Он отвернулся и долго глядел в окно. Потом спросил:
− Я умру?
− Ты что! − шепотом воскликнула Настя. − Даже и не думай об этом! Тебя обязательно вылечат!
− Я умру, − утвердительно произнес Дениска. − Я это чувствую, я знаю.
− Тебе больно?
− Нет, мне никак.
− Как это − никак?
− Я будто падаю. Падаю, падаю. Внутри так пусто. Не знаю, как сказать. Пусто и холодно. А когда поем, сразу так тяжело. Хочется все вырвать.
− Все равно надо кушать, иначе точно умрешь. Может, тебе апельсин почистить? Или шоколадку?
− Разбуди Вадима.
− Не надо. Пусть поспит.
− Я писать хочу.
Настя растерялась. Вот так ситуация. И что теперь делать? Может, правда, разбудить Вадима? Но он так сладко посапывал, что ей стало его жаль. Ведь только что заснул.
− Я медсестру позову. − Она и выскочила из палаты. В больничном коридоре было пусто. Девочка заглянула в одну палату, в другую, − везде были только больные. Наконец, в конце коридора Настя обнаружила кабинет, где сидели несколько человек в белых халатах.
− Там мальчик хочет по-маленькому, − смущенно сказала она.
− Так дайте ему утку, − раздраженно ответили ей. − Что вы с пустяками ходите?
Настя вернулась в палату. Денис выжидающе смотрел на нее.
− Давай, я дам тебе утку, − предложила девочка, плохо представляя себе, что это такое. − Где она?
− Под кроватью.
Нагнувшись, Настя достала белый продолговатый сосуд и растеряно посмотрела на него. Что дальше?
− Сунь под простыню, − предложил мальчик. − Я попробую сам.
Он повозился под простынкой, пытаясь пристроить судно, но у него не получилось.
− Не могу больше терпеть. Больно! − Он едва не заплакал. − Разбуди Вадима!
Глядя на это бледное личико с глубокими тенями под глазами, Настя почувствовала, как ее затапливает бесконечная жалость к беспомощному малышу.

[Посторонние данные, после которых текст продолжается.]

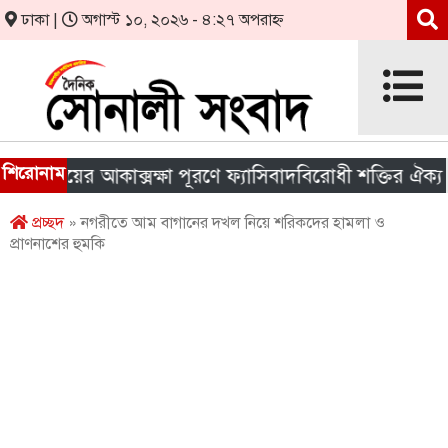
ঢাকা |
অগাস্ট ১০, ২০২৬ - ৪:২৭ অপরাহ্ন
শিরোনাম
াইয়ের আকাক্সক্ষা পূরণে ফ্যাসিবাদবিরোধী শক্তির ঐক্য জরুরি
প্রচ্ছদ
» নগরীতে আম বাগানের দখল নিয়ে শরিকদের হামলা ও
প্রাণনাশের হুমকি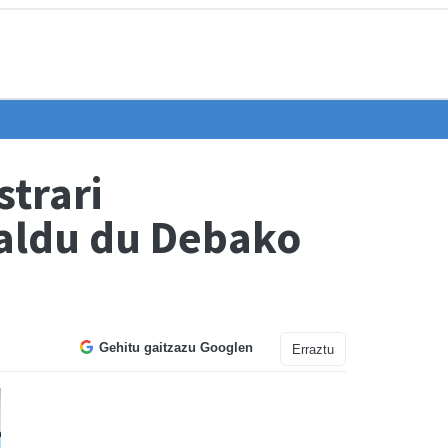
trari
baldu du Debako
Gehitu gaitzazu Googlen
Erraztu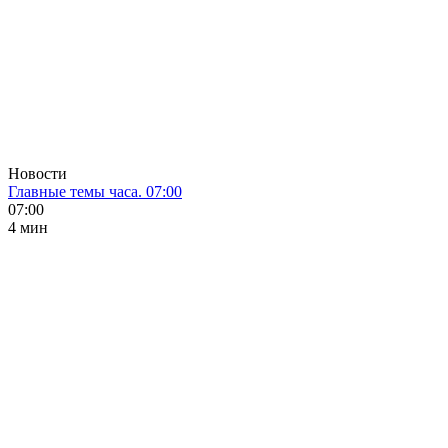
Новости
Главные темы часа. 07:00
07:00
4 мин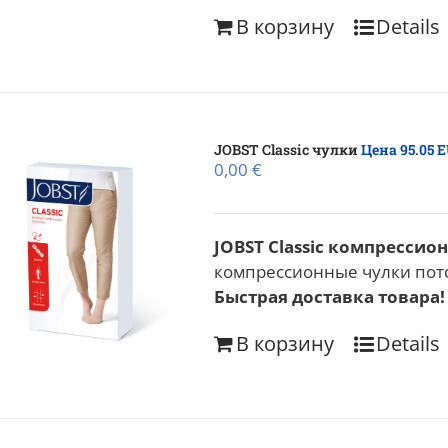
В корзину
Details
JOBST Classic чулки
Цена 95.05 
0,00
€
JOBST Classic компресси
компрессионные чулки пото
Быстрая доставка товара!
В корзину
Details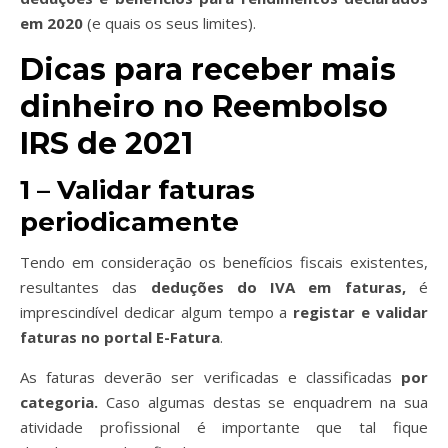
em 2020
(e quais os seus limites).
Dicas para receber mais
dinheiro no Reembolso
IRS de 2021
1 – Validar faturas
periodicamente
Tendo em consideração os benefícios fiscais existentes,
resultantes das
deduções do IVA em faturas,
é
imprescindível dedicar algum tempo a
registar e validar
faturas no portal E-Fatura
.
As faturas deverão ser verificadas e classificadas
por
categoria.
Caso algumas destas se enquadrem na sua
atividade profissional é importante que tal fique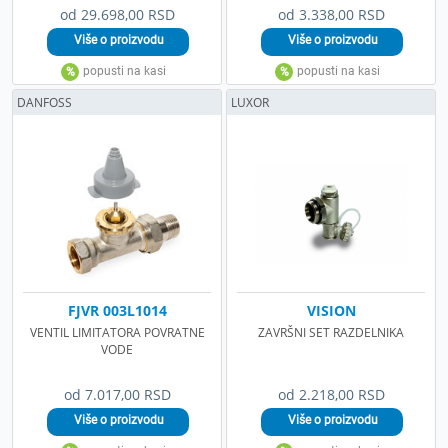
od 29.698,00 RSD
od 3.338,00 RSD
DANFOSS
LUXOR
FJVR 003L1014
VISION
VENTIL LIMITATORA POVRATNE
ZAVRŠNI SET RAZDELNIKA
VODE
od 7.017,00 RSD
od 2.218,00 RSD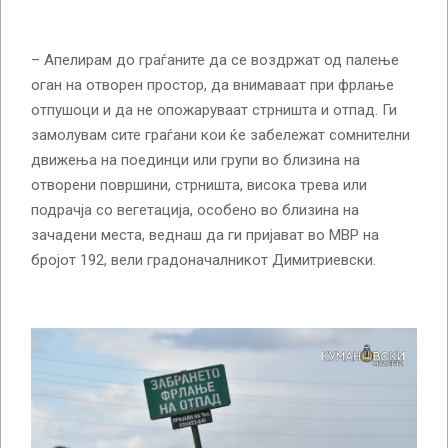
– Апелирам до граѓаните да се воздржат од палење
оган на отворен простор, да внимаваат при фрлање
отпушоци и да не опожаруваат стрништа и отпад. Ги
замолувам сите граѓани кои ќе забележат сомнителни
движења на поединци или групи во близина на
отворени површини, стрништа, висока трева или
подрачја со вегетација, особено во близина на
зачадени места, веднаш да ги пријават во МВР на
бројот 192, вели градоначалникот Димитриевски.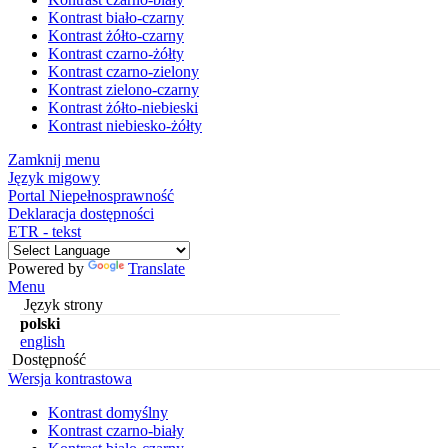
Kontrast biało-czarny
Kontrast żółto-czarny
Kontrast czarno-żółty
Kontrast czarno-zielony
Kontrast zielono-czarny
Kontrast żółto-niebieski
Kontrast niebiesko-żółty
Zamknij menu
Język migowy
Portal Niepełnosprawność
Deklaracja dostępności
ETR - tekst
Powered by
Translate
Menu
Język strony
polski
english
Dostępność
Wersja kontrastowa
Kontrast domyślny
Kontrast czarno-biały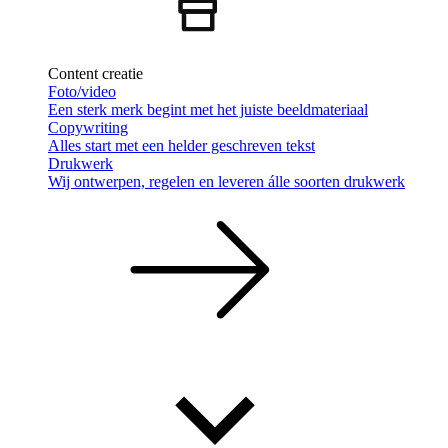
Content creatie
Foto/video
Een sterk merk begint met het juiste beeldmateriaal
Copywriting
Alles start met een helder geschreven tekst
Drukwerk
Wij ontwerpen, regelen en leveren álle soorten drukwerk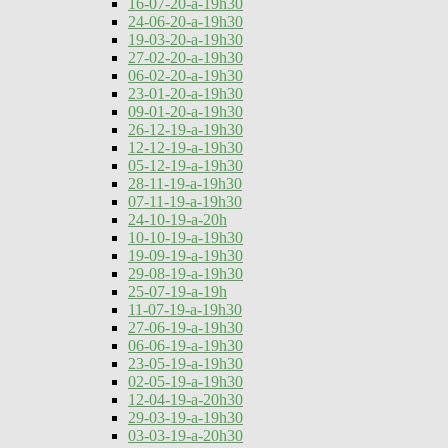
16-07-20-a-19h30
24-06-20-a-19h30
19-03-20-a-19h30
27-02-20-a-19h30
06-02-20-a-19h30
23-01-20-a-19h30
09-01-20-a-19h30
26-12-19-a-19h30
12-12-19-a-19h30
05-12-19-a-19h30
28-11-19-a-19h30
07-11-19-a-19h30
24-10-19-a-20h
10-10-19-a-19h30
19-09-19-a-19h30
29-08-19-a-19h30
25-07-19-a-19h
11-07-19-a-19h30
27-06-19-a-19h30
06-06-19-a-19h30
23-05-19-a-19h30
02-05-19-a-19h30
12-04-19-a-20h30
29-03-19-a-19h30
03-03-19-a-20h30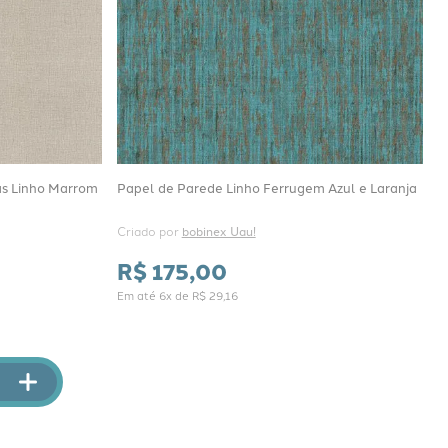
as Linho Marrom
Papel de Parede Linho Ferrugem Azul e Laranja
Criado por 
bobinex Uau!
R$
175
,
00
Em até
6
x de
R$
29
,
16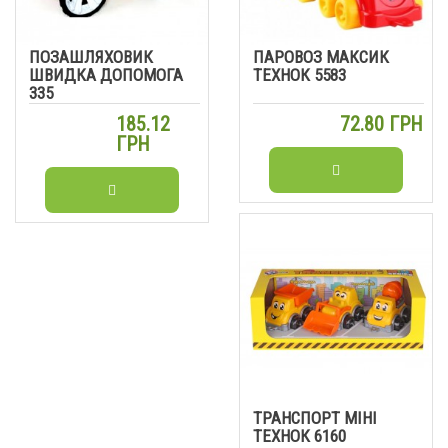
ПОЗАШЛЯХОВИК
ПАРОВОЗ МАКСИК
ШВИДКА ДОПОМОГА
ТЕХНОК 5583
335
185.12
72.80 ГРН
ГРН
ТРАНСПОРТ МІНІ
ТЕХНОК 6160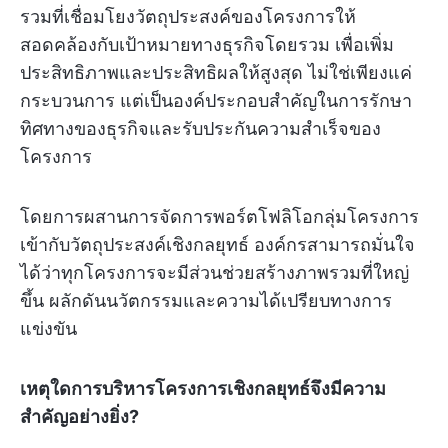
รวมที่เชื่อมโยงวัตถุประสงค์ของโครงการให้
สอดคล้องกับเป้าหมายทางธุรกิจโดยรวม เพื่อเพิ่ม
ประสิทธิภาพและประสิทธิผลให้สูงสุด ไม่ใช่เพียงแค่
กระบวนการ แต่เป็นองค์ประกอบสำคัญในการรักษา
ทิศทางของธุรกิจและรับประกันความสำเร็จของ
โครงการ
โดยการผสานการจัดการพอร์ตโฟลิโอกลุ่มโครงการ
เข้ากับวัตถุประสงค์เชิงกลยุทธ์ องค์กรสามารถมั่นใจ
ได้ว่าทุกโครงการจะมีส่วนช่วยสร้างภาพรวมที่ใหญ่
ขึ้น ผลักดันนวัตกรรมและความได้เปรียบทางการ
แข่งขัน
เหตุใดการบริหารโครงการเชิงกลยุทธ์จึงมีความ
สำคัญอย่างยิ่ง?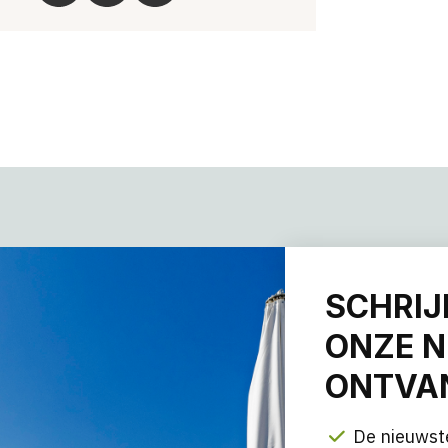
SCHRIJ
ONZE N
ONTVAN
De nieuwst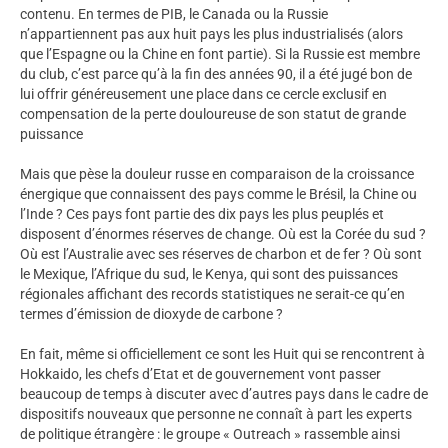
contenu. En termes de PIB, le Canada ou la Russie
n’appartiennent pas aux huit pays les plus industrialisés (alors
que l’Espagne ou la Chine en font partie). Si la Russie est membre
du club, c’est parce qu’à la fin des années 90, il a été jugé bon de
lui offrir généreusement une place dans ce cercle exclusif en
compensation de la perte douloureuse de son statut de grande
puissance
Mais que pèse la douleur russe en comparaison de la croissance
énergique que connaissent des pays comme le Brésil, la Chine ou
l’Inde ? Ces pays font partie des dix pays les plus peuplés et
disposent d’énormes réserves de change. Où est la Corée du sud ?
Où est l’Australie avec ses réserves de charbon et de fer ? Où sont
le Mexique, l’Afrique du sud, le Kenya, qui sont des puissances
régionales affichant des records statistiques ne serait-ce qu’en
termes d’émission de dioxyde de carbone ?
En fait, même si officiellement ce sont les Huit qui se rencontrent à
Hokkaido, les chefs d’Etat et de gouvernement vont passer
beaucoup de temps à discuter avec d’autres pays dans le cadre de
dispositifs nouveaux que personne ne connaît à part les experts
de politique étrangère : le groupe « Outreach » rassemble ainsi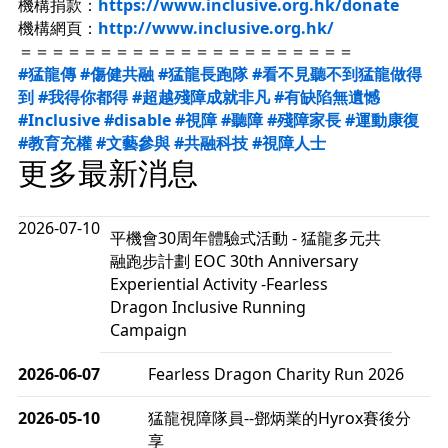
機構捐款：
https://www.inclusive.org.hk/donate
機構網頁：
http://www.inclusive.org.hk/
＝＝＝＝＝＝＝＝＝＝＝＝＝＝＝＝＝＝＝＝＝
#猛龍傳
#傷健共融
#猛龍長跑隊
#看不見聽不到猛龍做得
到
#我得你都得
#超越殘障成就非凡
#有缺陷無遺憾
#Inclusive
#disable
#視障
#聽障
#殘障家長
#運動康復
#教育充權
#文藝參與
#共融科技
#視障人士
更多最新消息
2026-07-10
平機會30周年體驗式活動 - 猛龍多元共
融跑步計劃 EOC 30th Anniversary
Experiential Activity -Fearless
Dragon Inclusive Running
Campaign
2026-06-07
Fearless Dragon Charity Run 2026
2026-05-10
猛龍視障隊員--鄧炳業的Hyrox賽後分
享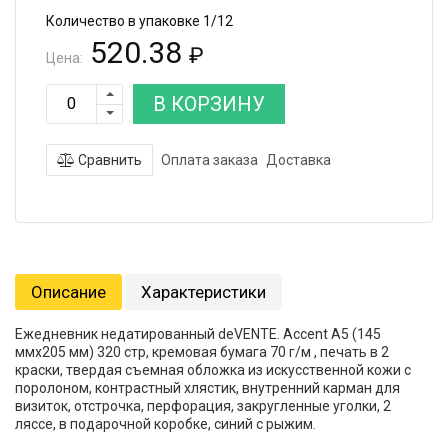
Количество в упаковке 1/12
520.38
₽
Цена:
В КОРЗИНУ
Сравнить
Оплата заказа
Доставка
Описание
Характеристики
Ежедневник недатированный deVENTE. Accent A5 (145
ммx205 мм) 320 стр, кремовая бумага 70 г/м , печать в 2
краски, твердая съемная обложка из искусственной кожи с
поролоном, контрастный хлястик, внутренний карман для
визиток, отстрочка, перфорация, закругленные уголки, 2
ляссе, в подарочной коробке, синий с рыжим.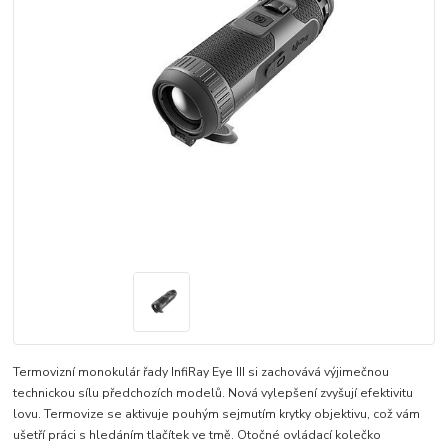
Termovizní monokulár řady InfiRay Eye III si zachovává výjimečnou
technickou sílu předchozích modelů. Nová vylepšení zvyšují efektivitu
lovu. Termovize se aktivuje pouhým sejmutím krytky objektivu, což vám
ušetří práci s hledáním tlačítek ve tmě. Otočné ovládací kolečko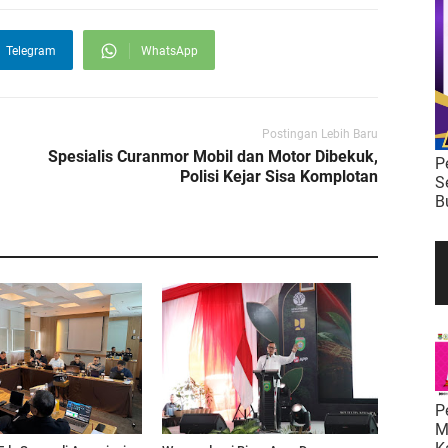
Telegram
WhatsApp
Postingan Lebih Baru
Spesialis Curanmor Mobil dan Motor Dibekuk,
P
Polisi Kejar Sisa Komplotan
S
B
P
M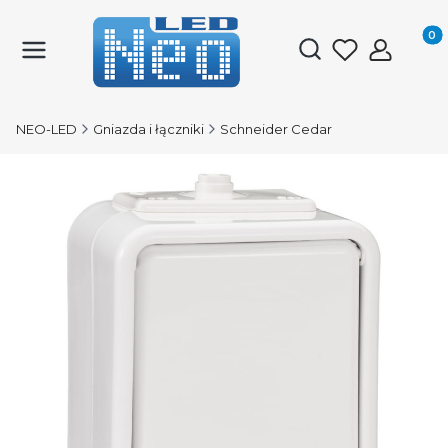
Produk
Otwórz wyszukiwark
NEO-LED
Gniazda i łączniki
Schneider Cedar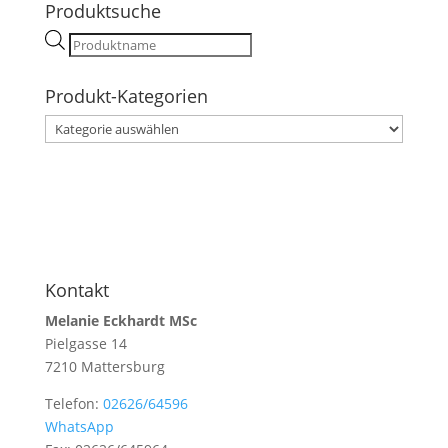
Produktsuche
Products
search
Produkt-Kategorien
Kontakt
Melanie Eckhardt MSc
Pielgasse 14
7210 Mattersburg
Telefon:
02626/64596
WhatsApp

− Не надо. − Она решительно отдернула простыню. − Я тебе помогу.
Настя увидела впалый живот, худенькие ножки и то, что отличало его пол, что она видела раньше только на картинке. Взяв маленький пенис двумя пальцами, она пристроила его к горловине судна. Дениска напрягся, и Настя увидела, как по эмалированной поверхности потекла мутная струйка.
− Это все? − растеряно спросила она. − Так мало? Ты же говорил, что уже не можешь терпеть.
− Больше не получается. Хочу еще, но не могу. Там в коридоре справа туалет, вылей. И сполосни.
Когда Настя вернулась, Вадим сидел на кровати, протирая руками глаза. Увидев в ее руках судно, упрекнул брата:
− Что же ты меня не разбудил?
− Я ей говорил, а она не захотела, − жалобно ответил мальчик и вдруг тоненько заплакал.
− Дениска, не надо, не плачь! − Настя наклонилась к мальчику и поцеловала его. А тот, с усилием приподнявшись, обхватил ее за шею и тесно-тесно прижался.
− Ты придешь еще? − горячо зашептал он. − Скажи, придешь?
− Конечно, приду, завтра же приду! Что тебе принести?
− Не знаю. Принеси, что хочешь. Только приходи, − обещаешь?
И бессильно упал на подушку. Вадим, молча, наблюдал за ними.
− Первый раз вижу, чтоб он незнакомого человека обнял, − сказал он, провожая ее до дверей больницы. − Всегда чужих дичился.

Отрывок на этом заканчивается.